Khusus mengenai tantangan yang akan dihadapi calon tenaga kerja saat ini, Joerres menganalogikan pekerjaan seorang Webmaster. Dulu pekerjaan tersebutnya adalah jenis pekerjaan yang 'cukup panas', namun kini dengan menggunakan software khusus kita bisa membuat situs Web dengan mudah. Sehingga keterampilan yang dulu dianggap signifikan kini di hadapan pasar seolah-olah begitu rendah. Banyak pekerjaan, ujarnya yang asalnya merupakan pekerjaan kelas 'panas' menjadi 'dingin' secepat perubahan siklus produk perubahan. Kalau dulu siklusnya adalah tiga tahun, sekarang sudah menjadi sembilan bulan. Setiap perusahaan tentu mempunyai keputusan masing-masing dalam menentukan siklusnya.
Oleh karena itu, untuk meningkatkan skill tenaga kerjanya perusahaan besar melakukan pelatihan. Namun sekarang, seperti yang dituturkannya, perusahaan tidak lagi berkata, "Take four weeks off and go to our training school in Pasadena (Ambillah empat minggu off dan pergi ke sekolah pelatihan kami di Pasadena)". Tidak lagi seperti itu. Namun kini perusahaan mengefisienkannya dengan cara pelatihan diselenggarakan pada malam hari, akhir pekan, ataupun selama makan siang.
Dari wawancara tersebut, kita bisa mengambil kesimpulan bahwa skill/keterampilan menjadi kebutuhan utama dalam dunia kerja. Namun tentu, seperti yang diungkapkan Joerres, bahwa dunia yang serba cepat ini menjadikan pekerjaan yang dulunya ‘panas’ bisa berubah cepat menjadi ‘dingin’. Oleh karena itu meningkatkan kualitas skill adalah hal yang harus menjadi kebutuhan, bukan lagi program insidental. Selain itu, tuntutan perusahaan untuk lebih efisien dan lebih produktif adalah tantangan tersendiri bagi calon tenaga kerja. Perusahaan-perusahaan besar hanya akan memilih mereka berdasarkan skill terbaik, sehingga kini tak ada batasan dari lembaga pendidikan mana dia berasal.

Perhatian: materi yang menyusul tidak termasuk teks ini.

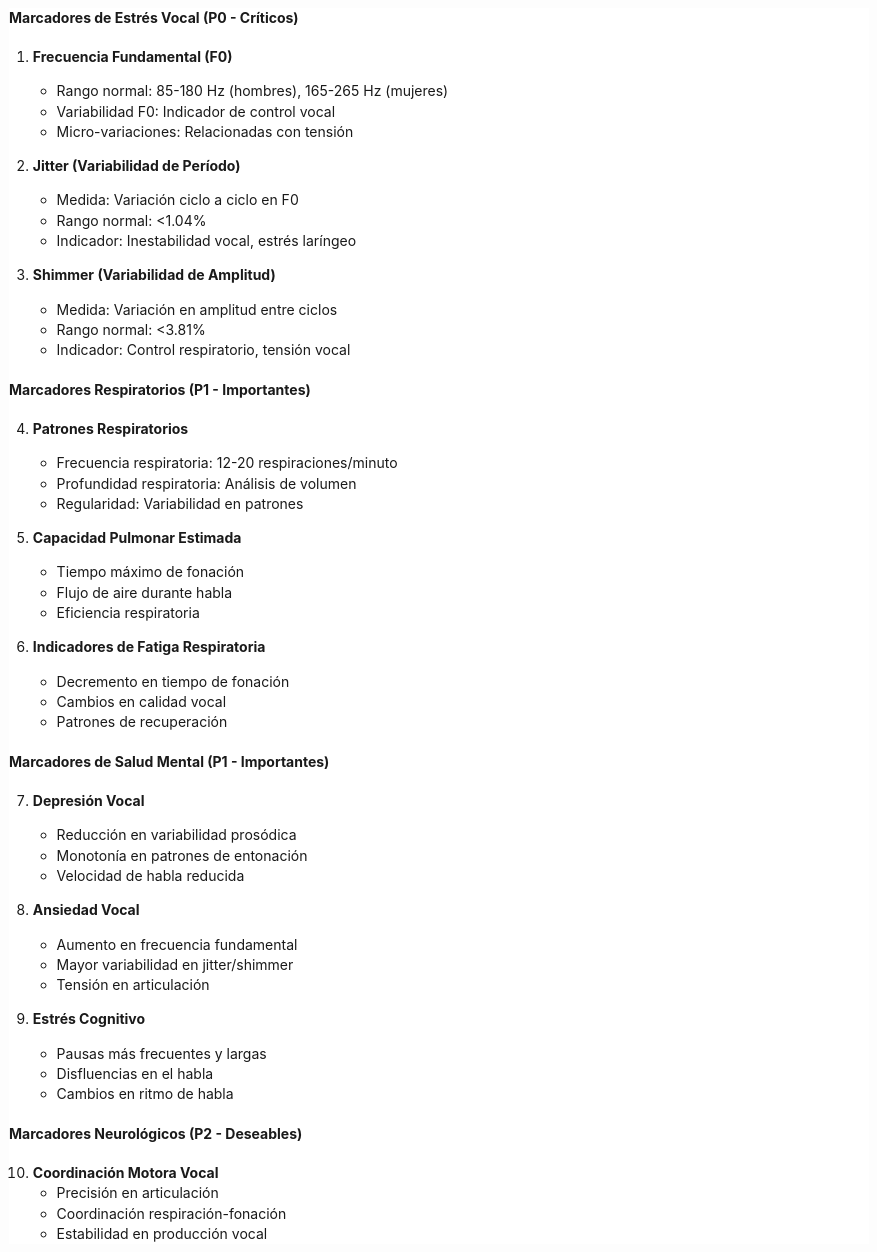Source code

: #### **Marcadores de Estrés Vocal (P0 - Críticos)**
1. **Frecuencia Fundamental (F0)**
   - Rango normal: 85-180 Hz (hombres), 165-265 Hz (mujeres)
   - Variabilidad F0: Indicador de control vocal
   - Micro-variaciones: Relacionadas con tensión

2. **Jitter (Variabilidad de Período)**
   - Medida: Variación ciclo a ciclo en F0
   - Rango normal: <1.04%
   - Indicador: Inestabilidad vocal, estrés laríngeo

3. **Shimmer (Variabilidad de Amplitud)**
   - Medida: Variación en amplitud entre ciclos
   - Rango normal: <3.81%
   - Indicador: Control respiratorio, tensión vocal

#### **Marcadores Respiratorios (P1 - Importantes)**
4. **Patrones Respiratorios**
   - Frecuencia respiratoria: 12-20 respiraciones/minuto
   - Profundidad respiratoria: Análisis de volumen
   - Regularidad: Variabilidad en patrones

5. **Capacidad Pulmonar Estimada**
   - Tiempo máximo de fonación
   - Flujo de aire durante habla
   - Eficiencia respiratoria

6. **Indicadores de Fatiga Respiratoria**
   - Decremento en tiempo de fonación
   - Cambios en calidad vocal
   - Patrones de recuperación

#### **Marcadores de Salud Mental (P1 - Importantes)**
7. **Depresión Vocal**
   - Reducción en variabilidad prosódica
   - Monotonía en patrones de entonación
   - Velocidad de habla reducida

8. **Ansiedad Vocal**
   - Aumento en frecuencia fundamental
   - Mayor variabilidad en jitter/shimmer
   - Tensión en articulación

9. **Estrés Cognitivo**
   - Pausas más frecuentes y largas
   - Disfluencias en el habla
   - Cambios en ritmo de habla

#### **Marcadores Neurológicos (P2 - Deseables)**
10. **Coordinación Motora Vocal**
    - Precisión en articulación
    - Coordinación respiración-fonación
    - Estabilidad en producción vocal
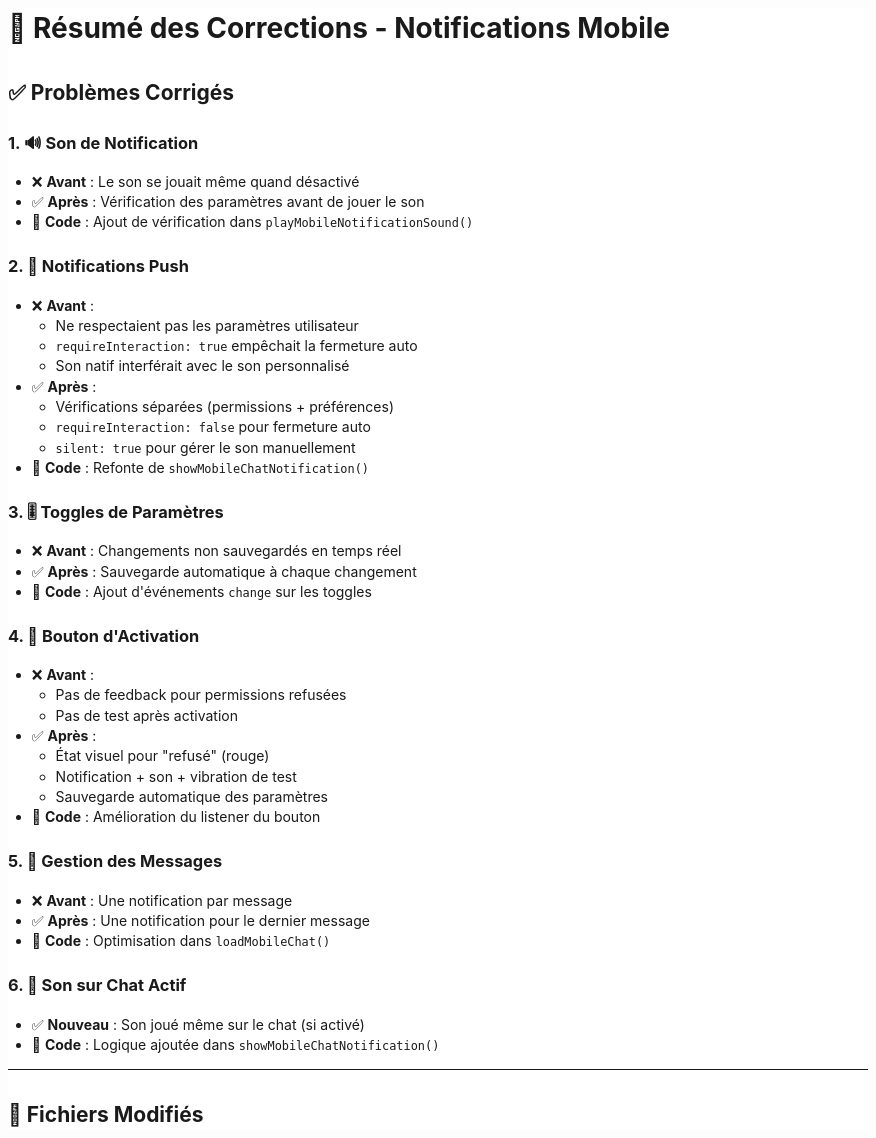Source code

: # 🔔 Résumé des Corrections - Notifications Mobile

## ✅ Problèmes Corrigés

### 1. 🔊 **Son de Notification**
- ❌ **Avant** : Le son se jouait même quand désactivé
- ✅ **Après** : Vérification des paramètres avant de jouer le son
- 📝 **Code** : Ajout de vérification dans `playMobileNotificationSound()`

### 2. 🔔 **Notifications Push**
- ❌ **Avant** : 
  - Ne respectaient pas les paramètres utilisateur
  - `requireInteraction: true` empêchait la fermeture auto
  - Son natif interférait avec le son personnalisé
- ✅ **Après** :
  - Vérifications séparées (permissions + préférences)
  - `requireInteraction: false` pour fermeture auto
  - `silent: true` pour gérer le son manuellement
- 📝 **Code** : Refonte de `showMobileChatNotification()`

### 3. 🎚️ **Toggles de Paramètres**
- ❌ **Avant** : Changements non sauvegardés en temps réel
- ✅ **Après** : Sauvegarde automatique à chaque changement
- 📝 **Code** : Ajout d'événements `change` sur les toggles

### 4. 🔘 **Bouton d'Activation**
- ❌ **Avant** : 
  - Pas de feedback pour permissions refusées
  - Pas de test après activation
- ✅ **Après** :
  - État visuel pour "refusé" (rouge)
  - Notification + son + vibration de test
  - Sauvegarde automatique des paramètres
- 📝 **Code** : Amélioration du listener du bouton

### 5. 💬 **Gestion des Messages**
- ❌ **Avant** : Une notification par message
- ✅ **Après** : Une notification pour le dernier message
- 📝 **Code** : Optimisation dans `loadMobileChat()`

### 6. 🎯 **Son sur Chat Actif**
- ✅ **Nouveau** : Son joué même sur le chat (si activé)
- 📝 **Code** : Logique ajoutée dans `showMobileChatNotification()`

---

## 📁 Fichiers Modifiés

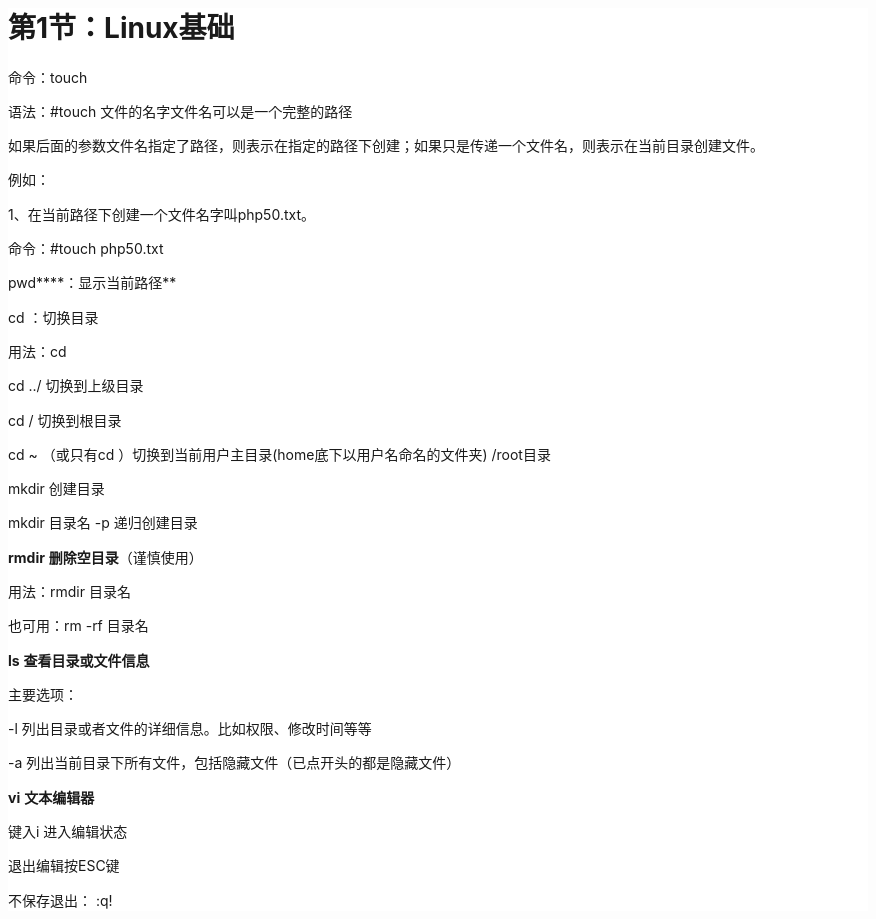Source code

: # 第1节：Linux基础

命令：touch

语法：#touch 文件的名字文件名可以是一个完整的路径

如果后面的参数文件名指定了路径，则表示在指定的路径下创建；如果只是传递一个文件名，则表示在当前目录创建文件。

例如：

1、在当前路径下创建一个文件名字叫php50.txt。

命令：#touch php50.txt



pwd****：显示当前路径**

 

cd ：切换目录

用法：cd

cd ../ 切换到上级目录

cd /  切换到根目录

cd ~ （或只有cd ）切换到当前用户主目录(home底下以用户名命名的文件夹) /root目录

mkdir 创建目录

mkdir 目录名 -p  递归创建目录

 

**rmdir** **删除空目录**（谨慎使用）

 

用法：rmdir 目录名

也可用：rm -rf 目录名

 

**ls** **查看目录或文件信息**

 

主要选项：

-l 列出目录或者文件的详细信息。比如权限、修改时间等等

-a 列出当前目录下所有文件，包括隐藏文件（已点开头的都是隐藏文件）

 

**vi** **文本编辑器**

 

键入i 进入编辑状态

退出编辑按ESC键

不保存退出： :q!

Sebagai penyumbang terbesar calon tenaga kerja, dunia pendidikan (formal, non formal dan informal) mempunyai andil besar dalam menciptakan sumber daya manusia yang berkualitas. Namun demikian, tujuan pendidikan tentunya tidak sebatas sebagai pemasok tenaga kerja semata. Oleh karena itu setelah mengulas bagaimana kondisi faktual dari dunia pekerjaan global yang terjadi, pada tulisan di bawah ini penulis menyampaikan bagaimana dunia pendidikan memandang dunia kerja sebagai salah satu tuntutan yang harus di hadapi dalam era globalisasi ini.
Sudut Pandang Pendidikan Indonesia
Mengawali bagian ini, ada baiknya kita melihat kembali tujuan pendidikan nasional sesuai UU Nomor 20 tahun 2003 tentang Sistem Pendidikan Nasional (Sisdiknas). Dalam Pasal 3 disebutkan tujuan pendidikan nasional yaitu mengembangkan potensi peserta didik agar menjadi manusia yang beriman dan bertakwa kepada Tuhan Yang Maha Esa, berakhlak mulia, sehat, berilmu, cakap, kreatif, mandiri, dan menjadi warga negara yang demokratis serta bertanggung jawab. Untuk mewujudkan tujuan pendidikan nasional maka pemerintah membuat suatu kurikulum. Dalam pembuatan dan pengembangannya, kurikulum harus memperhatikan beberapa aspek yang tertuang dalam Pasal 36 ayat (3) seperti tuntutan dunia kerja, perkembangan iptek dan seni, serta dinamika perkembangan global.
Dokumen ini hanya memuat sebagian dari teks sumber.